In this study, four (8.5%) of the children with negative initial skeletal surveys had forensically important findings on the follow-up films and 1 patient had a fracture requiring clinical management. In all of these cases, the information gained by the follow-up skeletal survey strengthened the diagnosis of non-accidental trauma which supported the subsequent safety plans for these children. Our findings and other research supports and affirms the AAP recommendations that all children < 24 months of age receive follow-up imaging when abuse is strongly suspected [2
]. In addition, the results of this study suggest that in cases when abuse is strongly suspected, follow-up imaging should be pursued regardless of the results of the initial evaluation.
The ALARA principle states that every reasonable effort should be made to maintain exposures to ionizing radiation as far below the dose limits as practical. This is an important consideration for follow-up imaging. In this study, 75% of the patients who had findings on follow-up skeletal survey had rib fractures. The frequent identification of occult rib fractures on follow-up imaging has been noted in other studies. Zimmerman et al noted that 66% of fractures detected on follow-up skeletal surveys were rib fractures [6
]. Kleinman et al noted that 94% of additional injuries noted on follow-up skeletal survey were rib fractures or classic metaphyseal lesions [4
]. Similarly, Harlan and colleagues found that 49.7% of fractures found on follow-up skeletal survey were rib fractures [7
]. The data from our study and previous investigations demonstrate that chest radiographs have a high yield for detecting occult injuries on follow-up skeletal surveys. The aforementioned study by Harlan determined that a limited follow-up skeletal survey could be performed without missing clinically significant new fractures [7
]. When limiting radiation is a priority, a chest radiograph in lieu of a full skeletal survey may be useful. Future studies are needed to further explore the optimal number of images in follow-up skeletal surveys.
A larger sample size may have produced a narrower confidence interval and increased the reliability of our results. Future studies using multiple centers are considered to address this further.

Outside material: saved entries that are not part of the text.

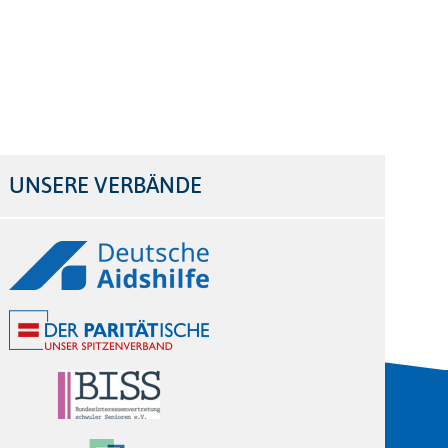
UNSERE VERBÄNDE
Logos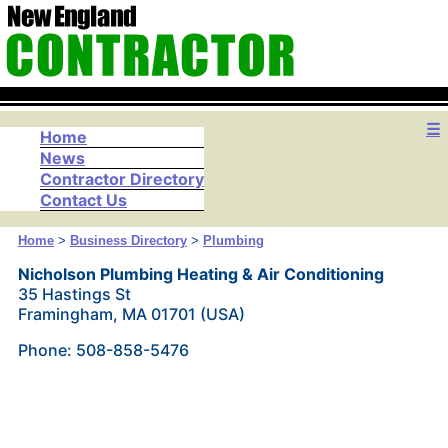
☰
Home
News
Contractor Directory
Contact Us
Home
>
Business Directory
>
Plumbing
Nicholson Plumbing Heating & Air Conditioning
35 Hastings St
Framingham, MA 01701 (USA)
Phone: 508-858-5476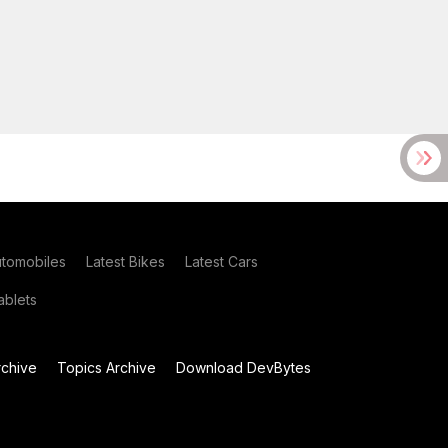
utomobiles
Latest Bikes
Latest Cars
blets
chive
Topics Archive
Download DevBytes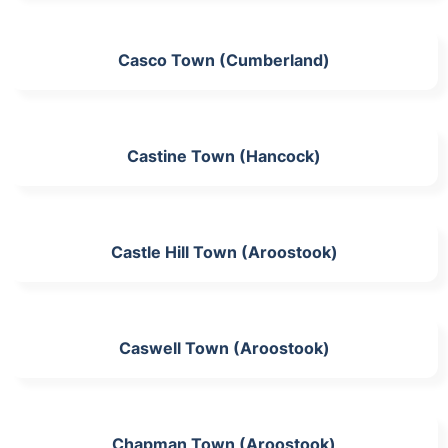
Casco Town (Cumberland)
Castine Town (Hancock)
Castle Hill Town (Aroostook)
Caswell Town (Aroostook)
Chapman Town (Aroostook)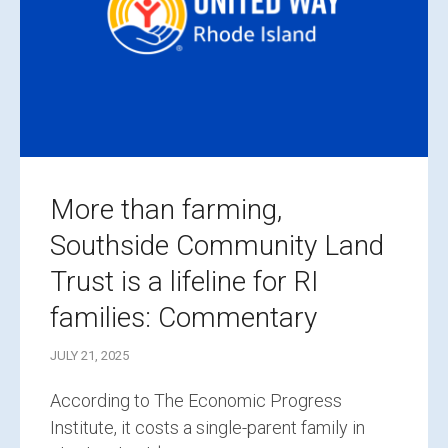
More than farming,
Southside Community Land
Trust is a lifeline for RI
families: Commentary
JULY 21, 2025
According to The Economic Progress
Institute, it costs a single-parent family in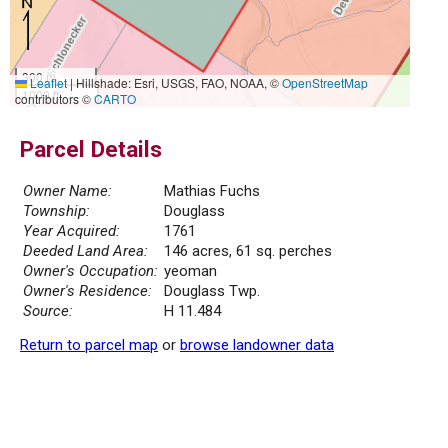
300 m
Leaflet
|
Hillshade: Esri, USGS, FAO, NOAA, ©
OpenStreetMap
1000 ft
contributors ©
CARTO
Parcel Details
Owner Name:
Mathias Fuchs
Township:
Douglass
Year Acquired:
1761
Deeded Land Area:
146 acres, 61 sq. perches
Owner's Occupation:
yeoman
Owner's Residence:
Douglass Twp.
Source:
H 11.484
Return to parcel map
or
browse landowner data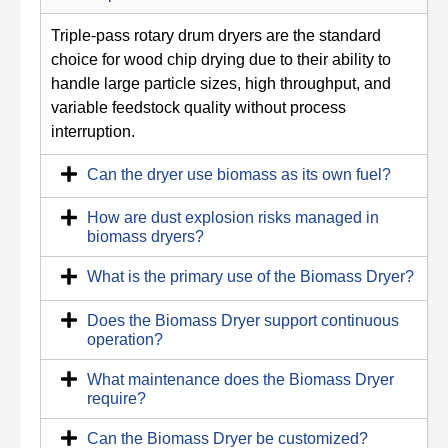
Triple-pass rotary drum dryers are the standard
choice for wood chip drying due to their ability to
handle large particle sizes, high throughput, and
variable feedstock quality without process
interruption.
Can the dryer use biomass as its own fuel?
How are dust explosion risks managed in
biomass dryers?
What is the primary use of the Biomass Dryer?
Does the Biomass Dryer support continuous
operation?
What maintenance does the Biomass Dryer
require?
Can the Biomass Dryer be customized?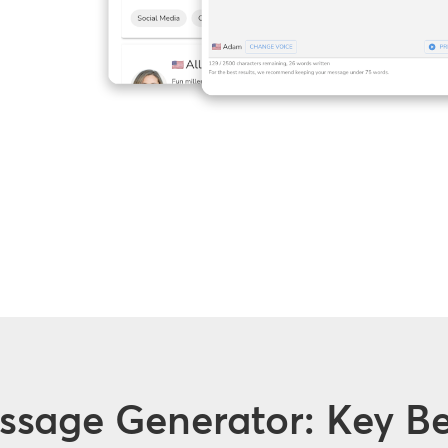
ssage Generator: Key Be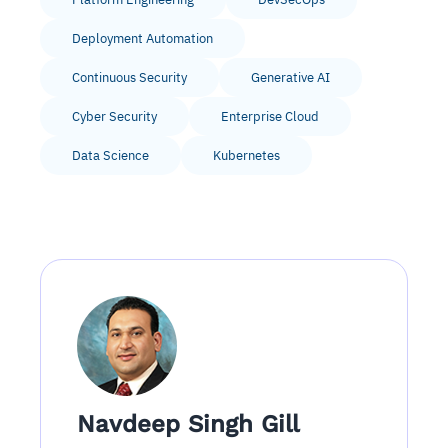
Deployment Automation
Continuous Security
Generative AI
Cyber Security
Enterprise Cloud
Data Science
Kubernetes
Navdeep Singh Gill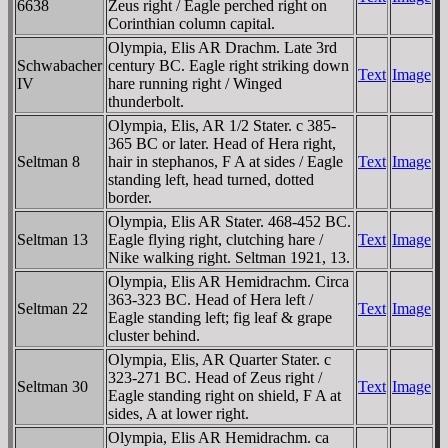
6638
Zeus right / Eagle perched right on
Corinthian column capital.
Olympia, Elis AR Drachm. Late 3rd
Schwabacher
century BC. Eagle right striking down
Text
Image
IV
hare running right / Winged
thunderbolt.
Olympia, Elis, AR 1/2 Stater. c 385-
365 BC or later. Head of Hera right,
Seltman 8
hair in stephanos, F A at sides / Eagle
Text
Image
standing left, head turned, dotted
border.
Olympia, Elis AR Stater. 468-452 BC.
Seltman 13
Eagle flying right, clutching hare /
Text
Image
Nike walking right. Seltman 1921, 13.
Olympia, Elis AR Hemidrachm. Circa
363-323 BC. Head of Hera left /
Seltman 22
Text
Image
Eagle standing left; fig leaf & grape
cluster behind.
Olympia, Elis, AR Quarter Stater. c
323-271 BC. Head of Zeus right /
Seltman 30
Text
Image
Eagle standing right on shield, F A at
sides, A at lower right.
Olympia, Elis AR Hemidrachm. ca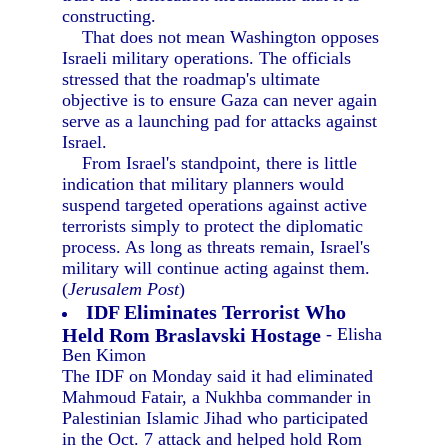
constructing.
That does not mean Washington opposes
Israeli military operations. The officials
stressed that the roadmap's ultimate
objective is to ensure Gaza can never again
serve as a launching pad for attacks against
Israel.
From Israel's standpoint, there is little
indication that military planners would
suspend targeted operations against active
terrorists simply to protect the diplomatic
process. As long as threats remain, Israel's
military will continue acting against them.
(
Jerusalem Post
)
IDF Eliminates Terrorist Who
Held Rom Braslavski Hostage
- Elisha
Ben Kimon
The IDF on Monday said it had eliminated
Mahmoud Fatair, a Nukhba commander in
Palestinian Islamic Jihad who participated
in the Oct. 7 attack and helped hold Rom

The literature states that a repeat skeletal survey should be completed approximately 2 weeks after the initial skeletal survey [3
], but variations in the timing of follow-up are to be expected. The follow-up skeletal survey was completed between 9-13 days in 14 (30%) of our patients and after 40 days in 4 (8.5%) of our patients. Two of these 18 children had positive findings on the follow-up evaluation. It is possible that some fractures may not have been detected with early follow-up or healed and subsequently missed with delayed follow-up. Therefore our results may underestimate the frequency of findings on follow-up skeletal surveys in this population.
The skeletal surveys were read by the attending pediatric radiology staff at our institution and therefore slight variability between radiologist interpretations may exist. While utilizing a single radiologist for all skeletal surveys would limit this potential variability, our methods reflect clinical practice and allow the results to be generalized to a larger population.